I chose UMFK due to its reputation among employers. Nurses that I knew in the area recommended it to me, and I ultimately decided to attend due to the flexibility that UMFK provides. UMFK is the only nursing program in the northern half of the state that allows the flexibility with class scheduling and clinical for me to get my nursing degree while also maintaining the stipulations of an employment contract that I am in.
The program at UMFK has provided me with ways to become prepared for my future role as a nurse. The didactic portion of the program has provided me with a better understanding of leadership, professionalism, communication, and critical thinking that is necessary for entering the workforce as an entry-level nurse. The lab portion of the program has adequately prepared me for clinicals, and in some cases, it has allowed me to practice skills that I was unable to perform during my clinical rotations. The clinical portion of the program has been an excellent experience. I have been able to learn in many different departments of the hospital, long-term/skilled care settings, and outpatient facilities. The variety of learning environments has allowed me to gain diverse experiences, and it has also helped me to better decide which areas I would like to work in following graduation. The new integration of ATI into the curriculum has been a huge confidence booster towards taking the NCLEX exam.
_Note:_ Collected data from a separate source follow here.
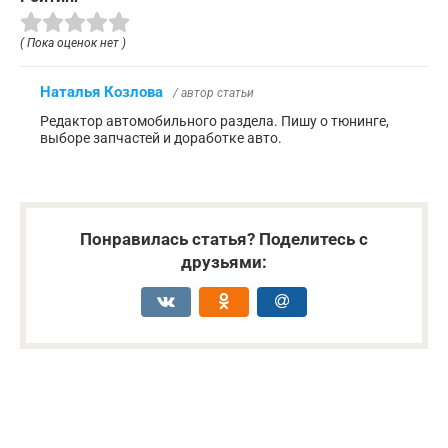
( Пока оценок нет )
Наталья Козлова
/ автор статьи
Редактор автомобильного раздела. Пишу о тюнинге,
выборе запчастей и доработке авто.
Понравилась статья? Поделитесь с
друзьями:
My biggest advice for potential students is to take any options available to gain experience both before and during your time at UMFK. If you are able to get a job, job shadow, or internship in the medical field before entering school, absolutely take that opportunity. You will learn a lot, and it will give you a leg up when you enter the program. My other piece of advice is to be a go-getter. When you are in clinicals especially, make sure to ask questions, see as much as you can, and do as much as you can. You are in charge of your own success, and your attitude and motivation can make or break your experience during nursing school.
I will be graduating in May of 2020. I plan to work in a critical care or emergency department setting at a larger hospital. Once I gain a few years of experience, I am considering taking some time to do travel nursing. I am a lifelong learner, and I would not be surprised if I go back for graduate school in the future.